Da ist (…) noch die schöne, blonde Daisy (...): Ein hocherotisches Spiel mit zahllosen Augen- Blicken und engelsgleichen Stimmen-Säuseln. Sie windet sich um die Männer, sie räckelt sich auf dem Tisch. Fast scheint sie ihm zu erliegen, dem großen, geheimnisvollen Jay, der ihr schon längst zu Füßen kriecht. Bis aus ihm die Wut bricht und eine Lüge ihn zum Verlierer macht. Da wird das ach so naive Dummchen zur eiskalten Kröte. Das spielt Mia Antonia Dressler mit unglaublicher Leichtigkeit mal so dahin.

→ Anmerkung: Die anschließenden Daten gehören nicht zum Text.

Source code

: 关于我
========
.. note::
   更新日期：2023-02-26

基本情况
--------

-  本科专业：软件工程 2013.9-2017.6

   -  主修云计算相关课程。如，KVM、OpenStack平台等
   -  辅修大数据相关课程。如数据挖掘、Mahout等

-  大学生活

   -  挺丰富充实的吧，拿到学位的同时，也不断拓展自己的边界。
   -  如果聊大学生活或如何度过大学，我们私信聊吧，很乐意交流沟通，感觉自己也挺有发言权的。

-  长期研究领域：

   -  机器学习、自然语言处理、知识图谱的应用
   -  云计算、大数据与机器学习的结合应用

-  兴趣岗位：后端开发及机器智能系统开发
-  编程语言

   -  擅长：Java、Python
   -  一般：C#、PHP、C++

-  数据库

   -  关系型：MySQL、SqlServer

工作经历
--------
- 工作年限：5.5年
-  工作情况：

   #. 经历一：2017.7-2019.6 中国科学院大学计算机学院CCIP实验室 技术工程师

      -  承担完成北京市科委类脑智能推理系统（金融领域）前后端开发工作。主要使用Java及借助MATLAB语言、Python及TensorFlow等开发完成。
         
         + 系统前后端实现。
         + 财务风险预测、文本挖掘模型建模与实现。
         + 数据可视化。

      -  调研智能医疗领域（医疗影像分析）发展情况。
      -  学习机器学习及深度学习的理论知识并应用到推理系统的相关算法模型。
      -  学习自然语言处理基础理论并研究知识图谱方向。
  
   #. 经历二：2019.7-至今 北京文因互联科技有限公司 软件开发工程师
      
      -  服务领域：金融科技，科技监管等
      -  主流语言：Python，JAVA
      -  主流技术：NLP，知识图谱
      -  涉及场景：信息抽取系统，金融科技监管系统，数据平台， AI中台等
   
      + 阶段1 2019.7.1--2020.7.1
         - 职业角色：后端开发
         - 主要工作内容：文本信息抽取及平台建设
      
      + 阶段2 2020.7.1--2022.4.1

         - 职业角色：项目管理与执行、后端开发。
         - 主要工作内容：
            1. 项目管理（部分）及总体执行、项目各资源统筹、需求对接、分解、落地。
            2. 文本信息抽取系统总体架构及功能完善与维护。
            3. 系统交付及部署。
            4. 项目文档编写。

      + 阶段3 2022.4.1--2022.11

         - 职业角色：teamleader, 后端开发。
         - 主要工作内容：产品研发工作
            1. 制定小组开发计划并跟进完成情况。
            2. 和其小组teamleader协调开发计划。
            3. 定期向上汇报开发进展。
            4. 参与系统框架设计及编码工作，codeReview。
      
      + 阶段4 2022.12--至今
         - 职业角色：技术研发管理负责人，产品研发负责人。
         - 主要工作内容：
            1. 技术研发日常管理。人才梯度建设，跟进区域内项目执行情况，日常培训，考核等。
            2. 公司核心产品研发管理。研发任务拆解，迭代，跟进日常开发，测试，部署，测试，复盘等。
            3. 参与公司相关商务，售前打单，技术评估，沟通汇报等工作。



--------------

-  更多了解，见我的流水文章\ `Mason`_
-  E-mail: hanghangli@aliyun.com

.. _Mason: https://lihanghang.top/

Freies Wort, Peter Lauterbach, 19.11.2024
Der Regisseur konzentriert sich in dieser Atmosphäre aus Verlorenheit, Gefühlskälte, Begierde und Langeweile auf die Verfassung der Hauptpersonen und lässt das Äußere als Sammlung von Revueeinlagen einspielen. Das führt zu spannungsreichen Auftritten der Protagonisten. Mia Antonia Dressler mimt Daisys Gemütschwankungen als spiegelten sich in ihnen die Launen Marilyn Monroes. Matthis Heinrich verkörpert als Tom glaubwürdig dessen mühsam beherrschte Wut.
Leonard Pfeiffer betont Gatsbys Fassade der Unnahbarkeit, hinter der sich eine bodenlose kindliche Hilflosigkeit verbirgt.
Ulrike Knobloch und Florian Graf spielen mit proletarischem Habitus das Tankwartsehepaar, an dem der amerikanische Traum vorbeigezogen ist und Noemi Clerc gibt als Golf-Ass Jordan Baker eine unterkühlte Lebedame, die sich souverän durchs Milieu bewegt. Jan Wenglarz ist als Erzähler Nick die einzige Person, an deren Seite man am Ende fluchtartig die dekadente Gesellschaft verlassen wollte.